In Up To Speed’s own survey of 75 leading British journalists, there are two lawyers among the well-known faces and names. The sports presenter Gaby Logan has an LLB from Durham and the news reporter and presenter Andrea Catherwood read Law at Manchester.

There are a couple of other minority subjects on our list. Sky News presenter Anna Botting read Geography at Oxford while David Shukman read it at Durham before finding his way into a job as a BBC News Correspondent. Another Durham graduate is BBC Presenter Kate Silverton, who read Psychology, a subject tackled at Stirling by the Editor of Channel 4 News, Jim Gray. 

Five people on our list are scientists. ITV News Science Editor Lawrence McGinty began by taking a Zoology degree at Liverpool and Zoology was also the subject of choice for the influential environment reporter and writer George Monbiot, who is an Oxford graduate. The Physics degree at Imperial College, London produced Newsnight’s science expert Susan Watts. The Today programme presenter Sarah Montagu took a degree in Biology at Bristol and David Attenborough started his life on television by taking Natural Sciences at Cambridge.

There are also six eminent historians on our list: Andrew Rawnsley(Cambridge), Matt Frei who also read Spanish(Oxford), Rageh Omah(Oxford), Dermot Murnaghan(Sussex), Tom Bradby(Edinburgh) and Jeremy Bowen(UCL).

And finally, what about journalism itself or media studies? The BBC Special Correspondent Richard Bilton read Media and Communication at the University of Central England, now Birmingham City University.

The fact that there is only one media graduate on our list may suggest that journalism as a first degree has a lot of catching up to do. However, the picture is not as simple as that. First, many of the journalists we feature took postgraduate courses in journalism, some won coveted traineeships with ITN, the BBC or national newspapers and others, like the Old Etonian editor of the Evening Standard, worked on local papers taking the NCTJ’s qualifications. And secondly, Journalism BA degrees were not an option when many of the people on the list started their careers. A recent survey of Multi-Media Journalism graduates from Bournemouth University shows that its course has given hundreds, if not thousands of people a first-break in the industry.

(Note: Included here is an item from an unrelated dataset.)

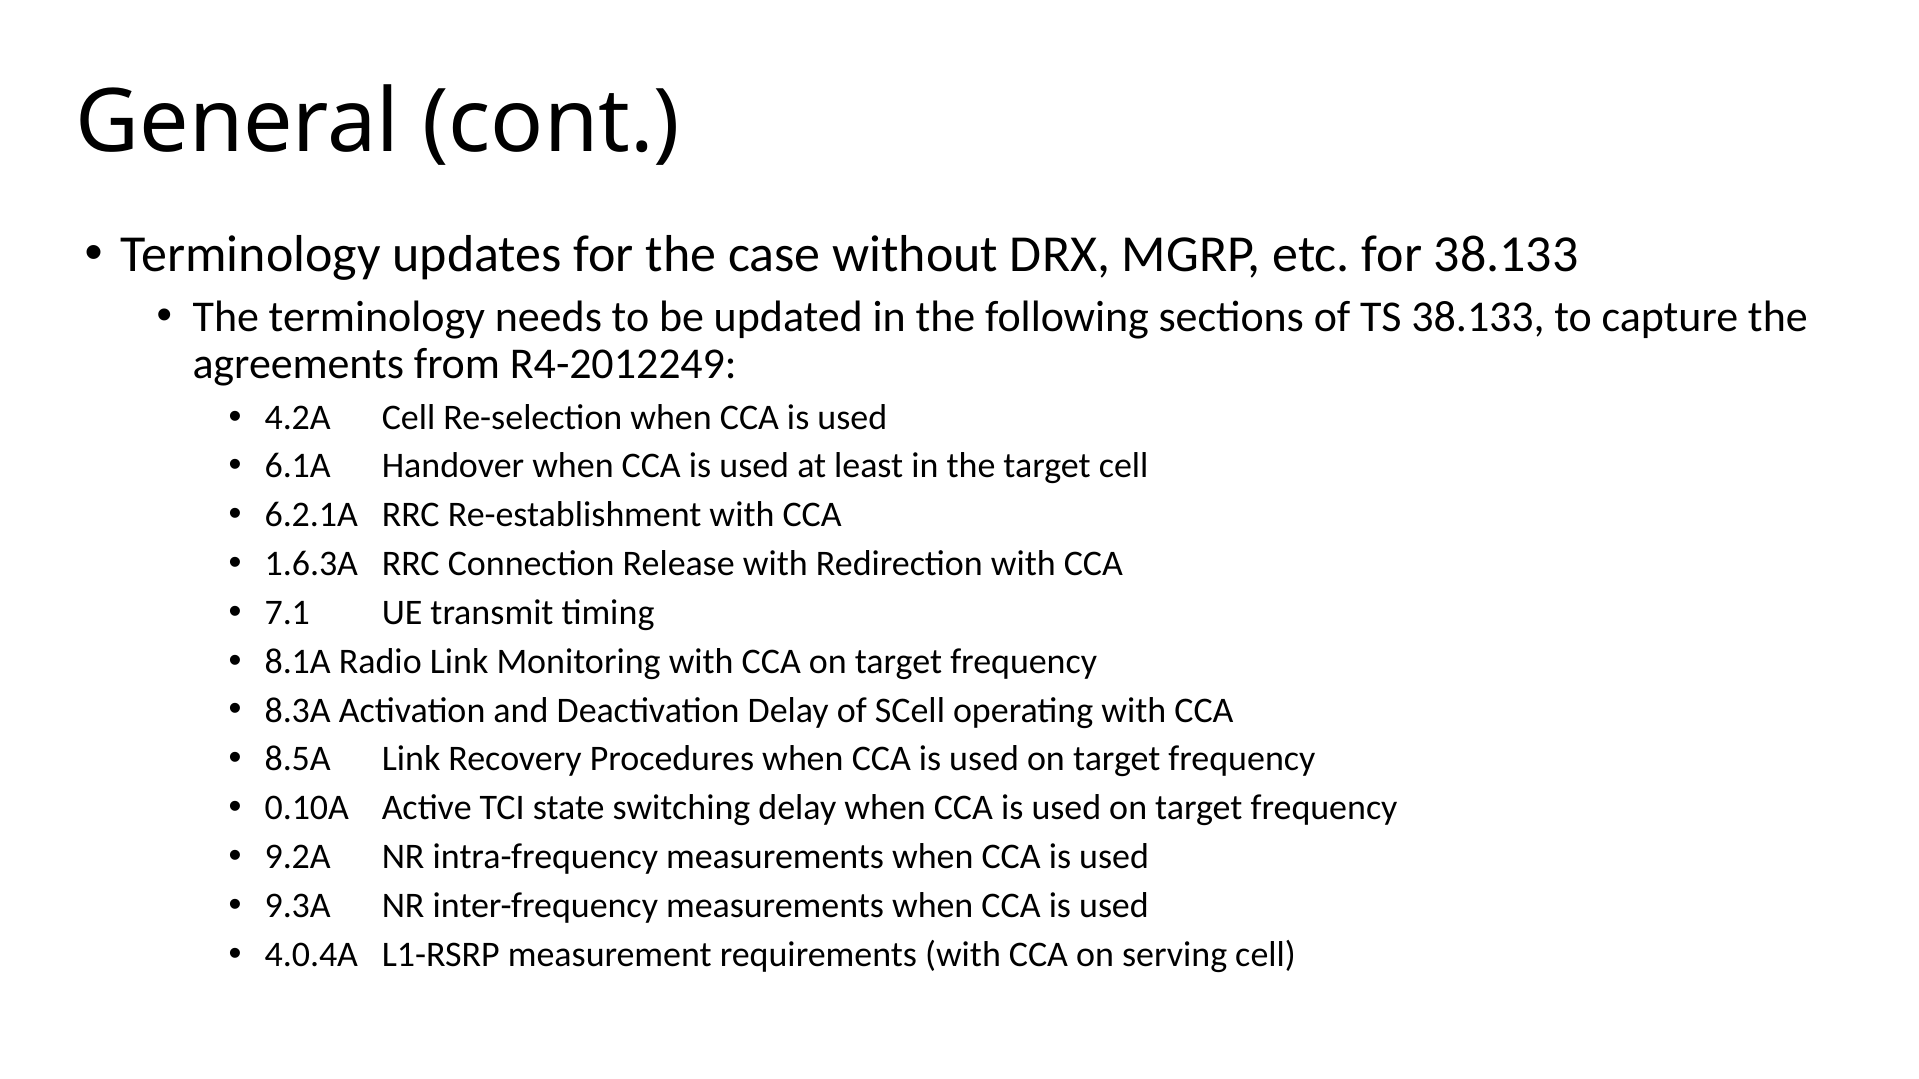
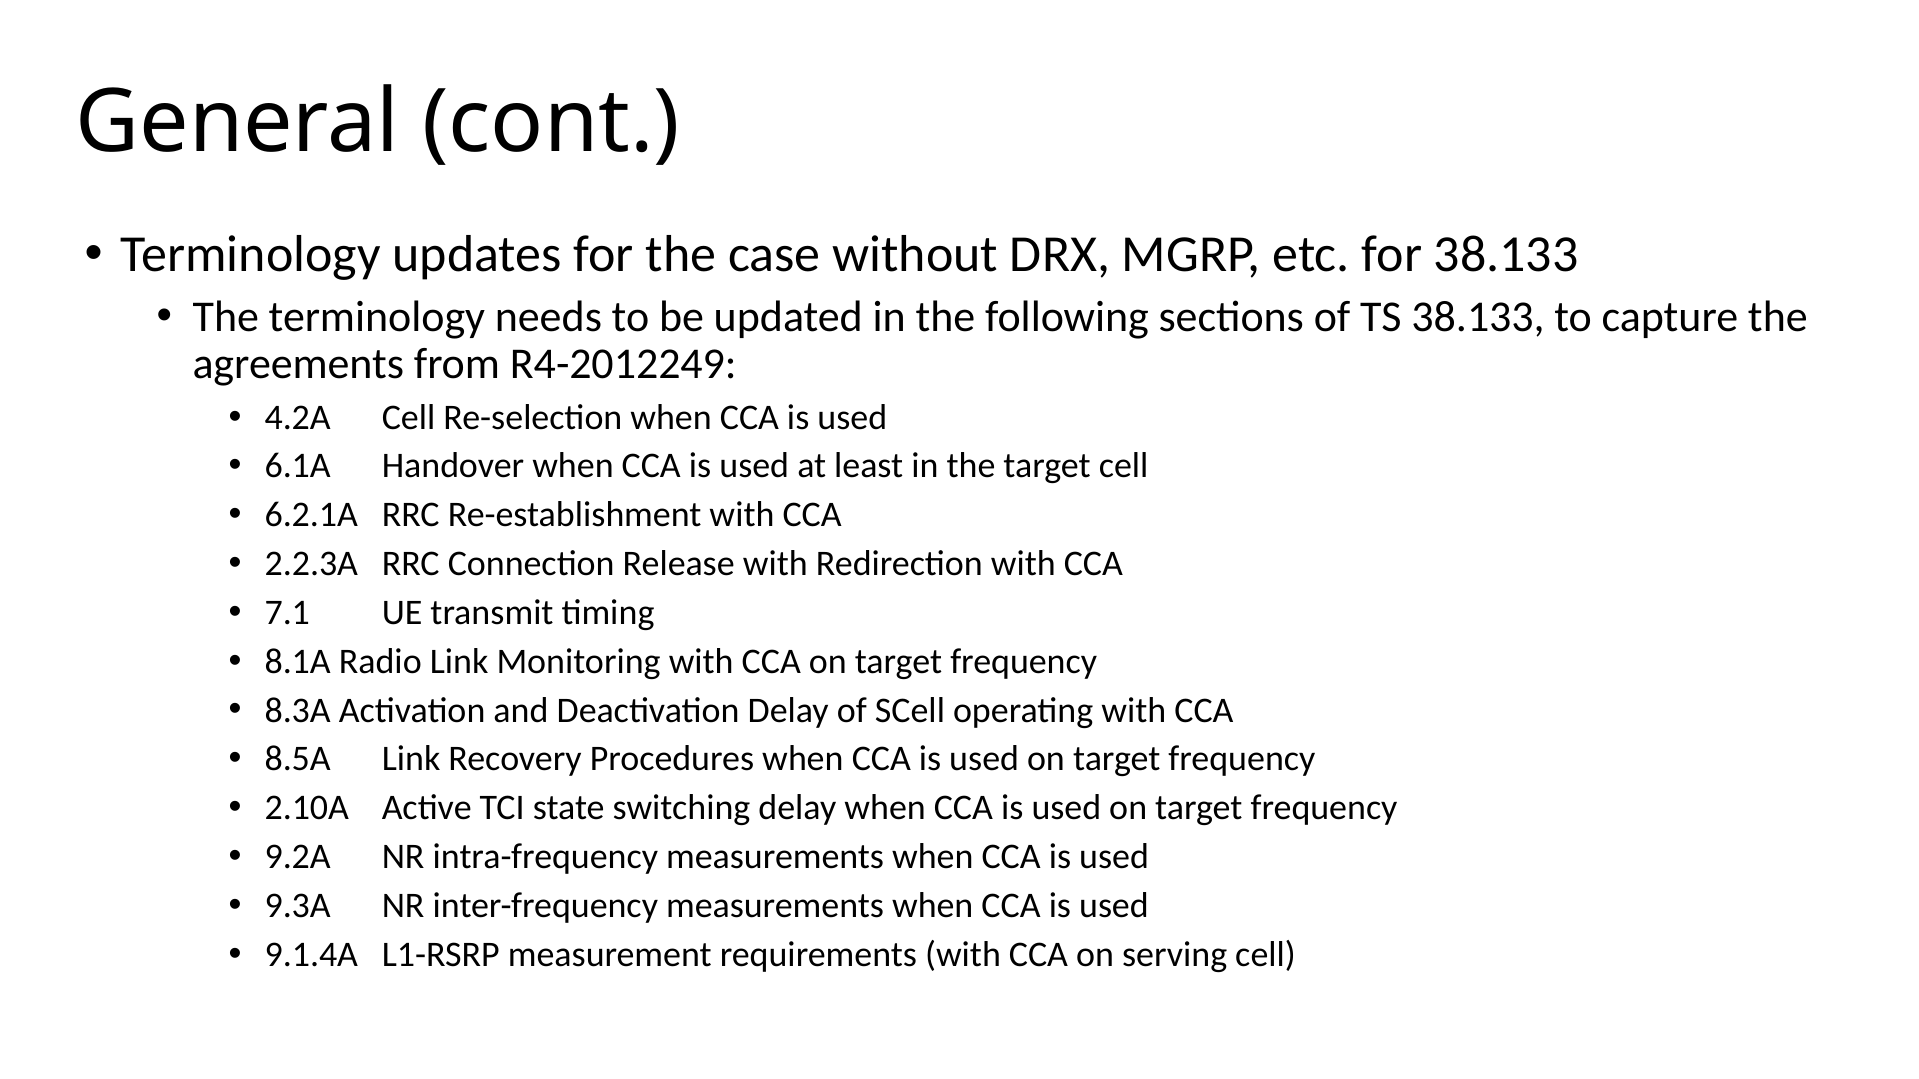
1.6.3A: 1.6.3A -> 2.2.3A
0.10A: 0.10A -> 2.10A
4.0.4A: 4.0.4A -> 9.1.4A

The Sutton Trust Report may lead many to conclude that journalism is a career with a bias towards a well-connected Oxbridge elite. There may be an element of truth in this, because editors may explicitly, or unwittingly, hire in their own image. They may also value the specialist knowledge that some graduates can bring to the role. However, anyone assuming that their First in PPE from Oxford or in English from Cambridge will guarantee them immediate respect in any British newsroom has another thing coming. You are only as good as your last story. If there are a lot of Oxbridge graduates on Up To Speed’s list it may simply be down to the fact that the people who win places at Oxford or Cambridge do so through a combination of brains, ambition and determination to succeed – traits which help them to climb to the top in the competitive world of journalism. So, it’s perhaps no surprise that twenty-five years after he won the Oxford Pushy Fresher award, Nick Robinson enjoys the coveted title of BBC Political Editor.